=== Begin Enclosure ===

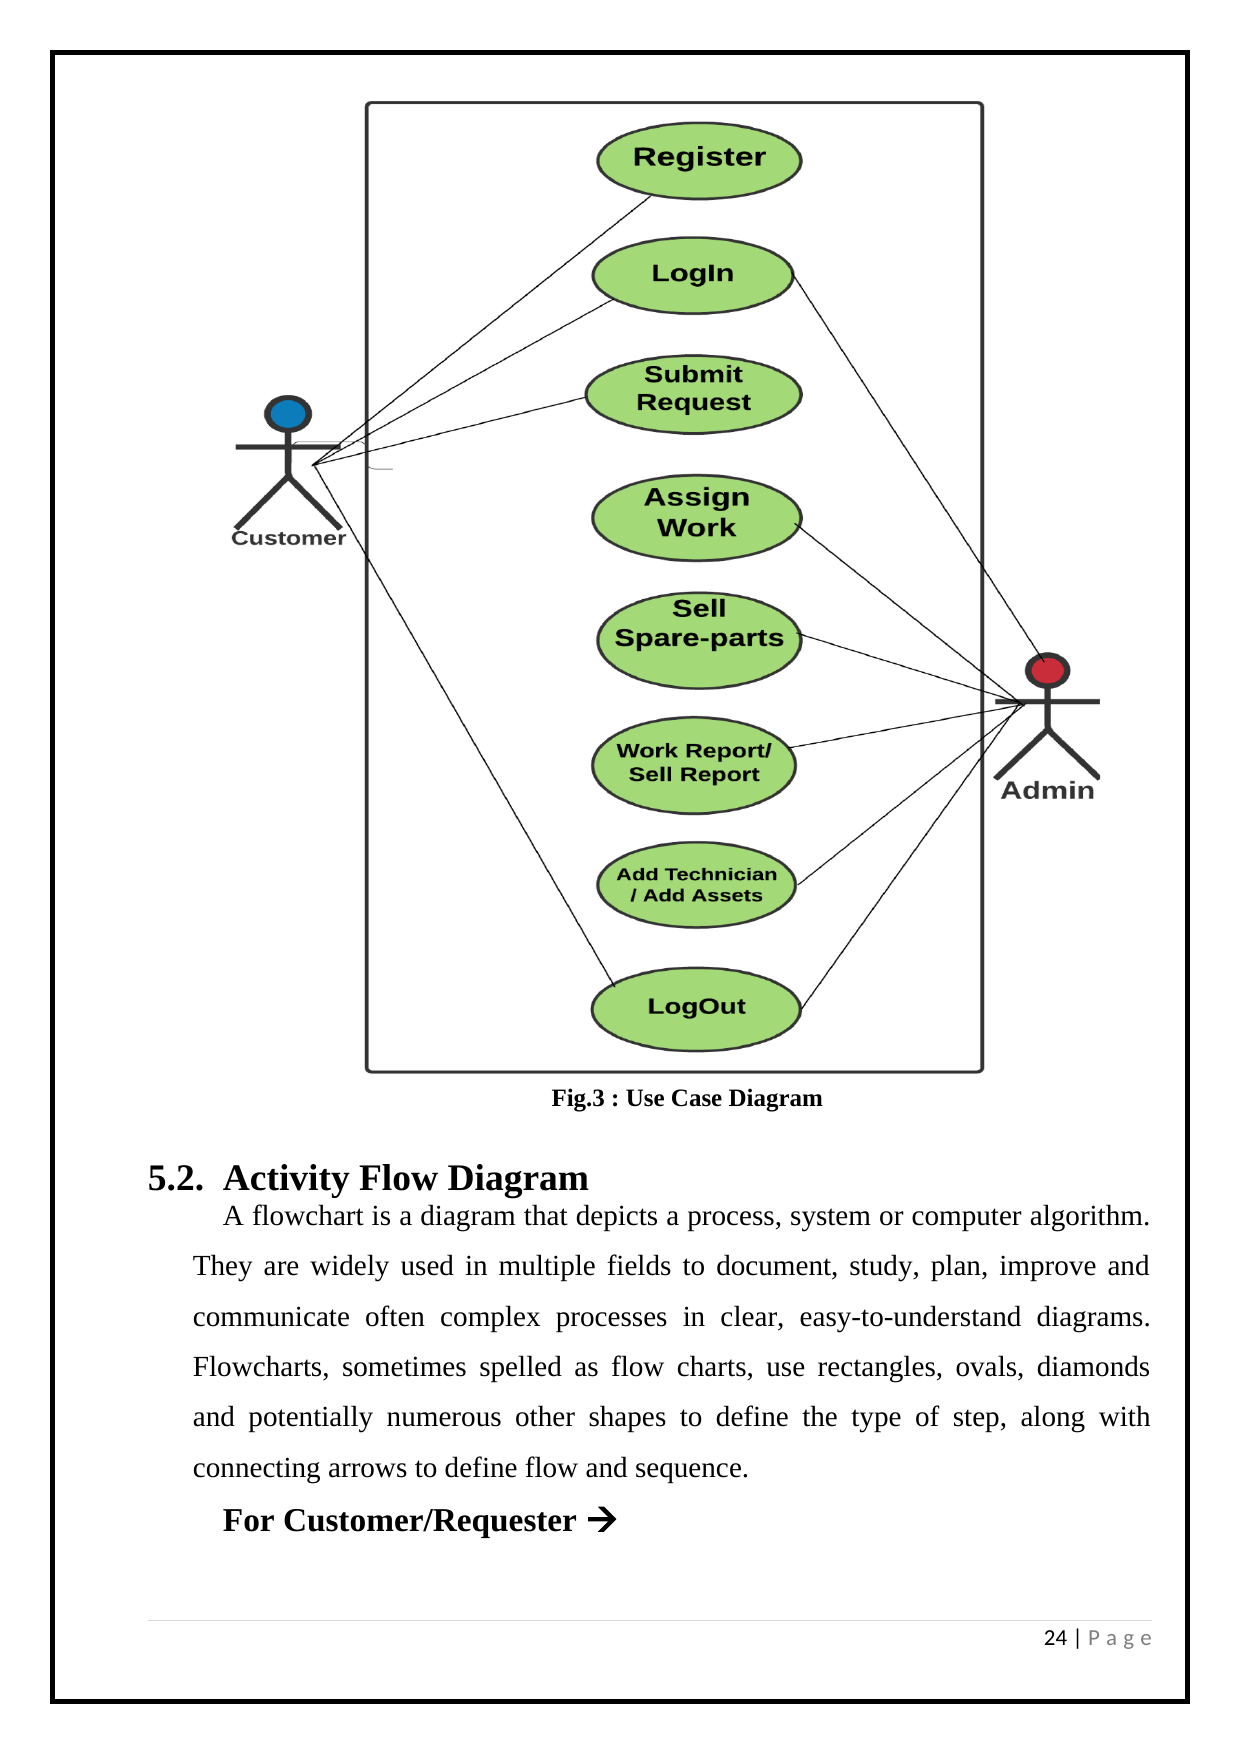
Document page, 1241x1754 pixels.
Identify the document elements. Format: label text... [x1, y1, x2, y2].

list A flowchart is a diagram that depicts a process, system or computer algorithm. They are widely used in multiple fields to document, study, plan, improve and communicate often complex processes in clear, easy-to-understand diagrams. Flowcharts, sometimes spelled as flow charts, use rectangles, ovals, diamonds and potentially numerous other shapes to define the type of step, along with connecting arrows to define flow and sequence. [193, 1198, 1152, 1483]
picture [223, 90, 1100, 1084]
text Fig.3 : Use Case Diagram [223, 1083, 1152, 1112]
list Activity Flow Diagram [148, 1155, 1152, 1198]
text For Customer/Requester [223, 1500, 1152, 1538]
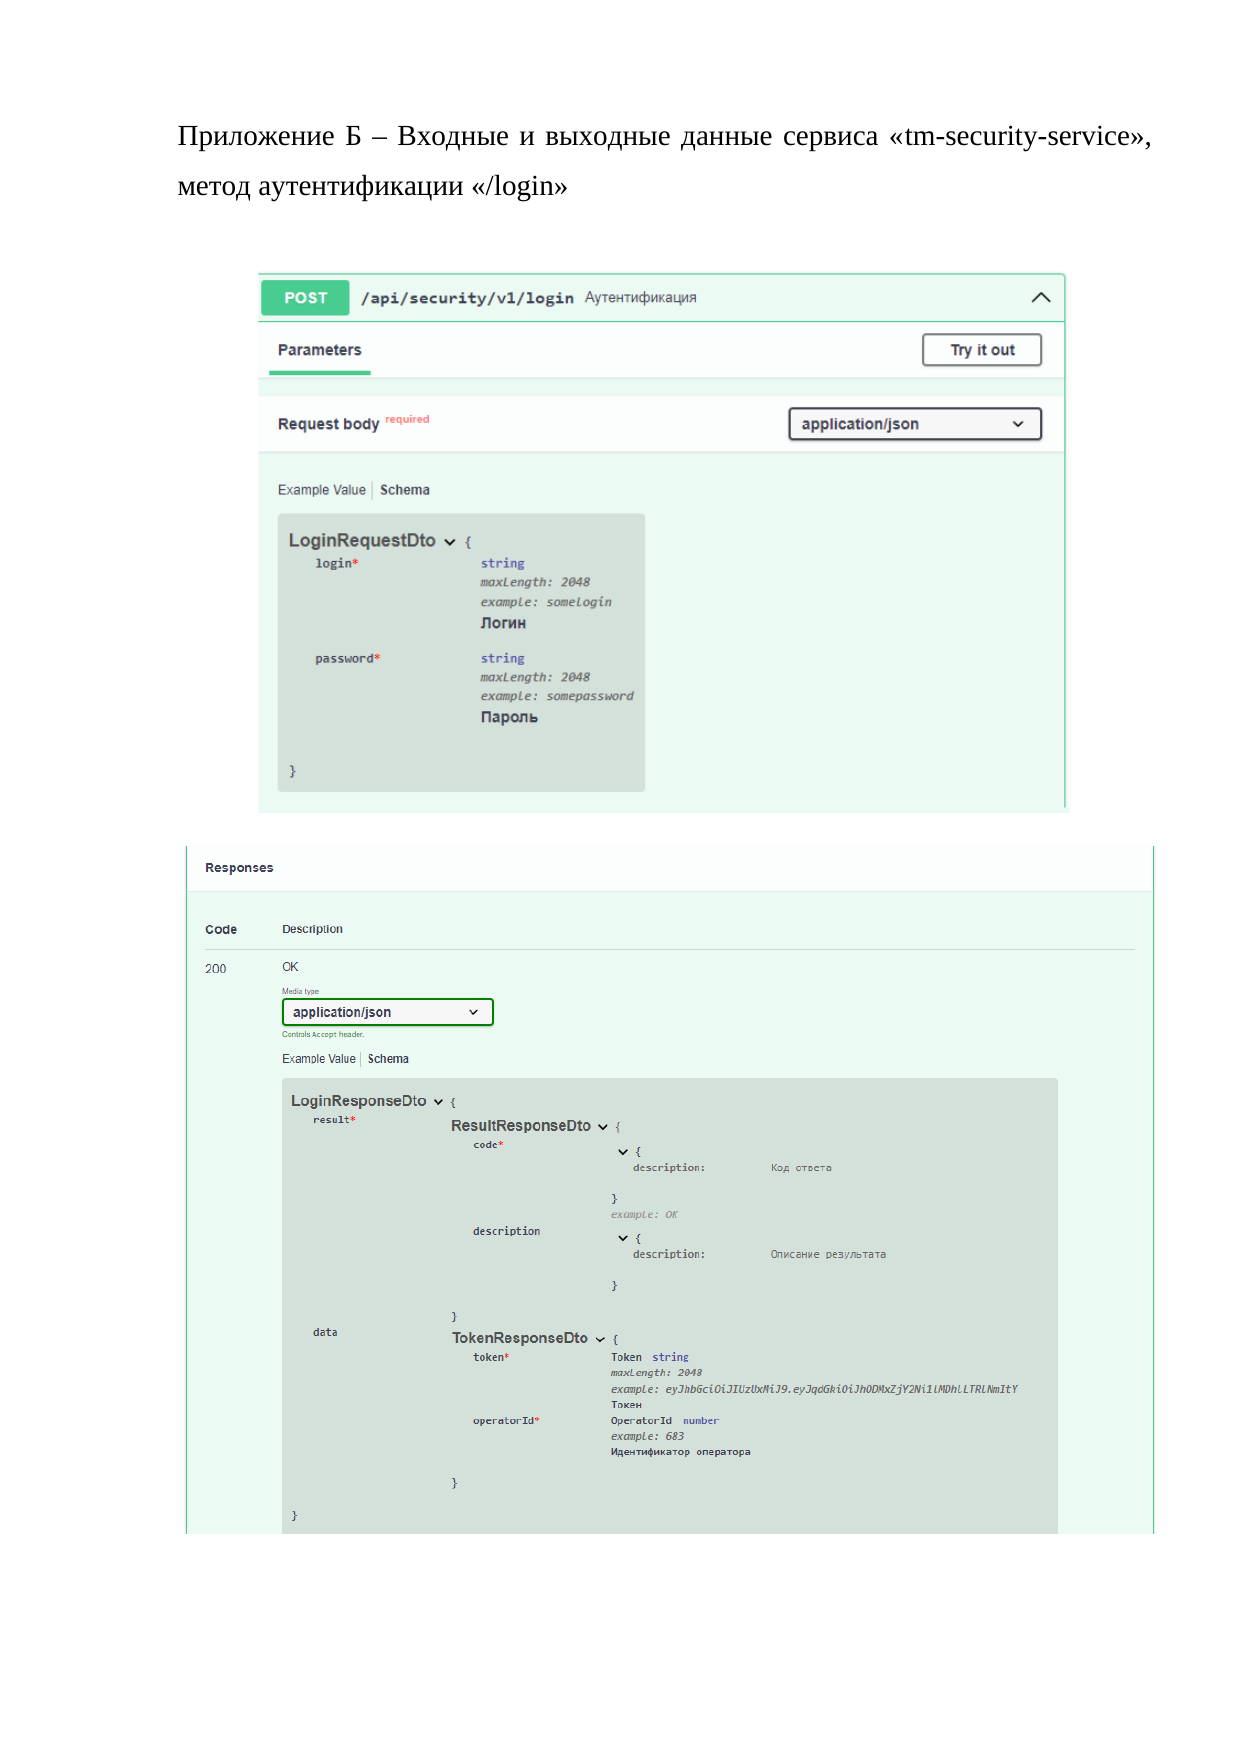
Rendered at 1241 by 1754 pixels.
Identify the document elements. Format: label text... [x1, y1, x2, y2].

=== End Enclosure ===

▶ [To-do item]: Among the records above, find each line holding "pixels" and list it.

▶ [Solution to the exercise]:
Document page, 1241x1754 pixels.
Rendered at 1241 by 1754 pixels.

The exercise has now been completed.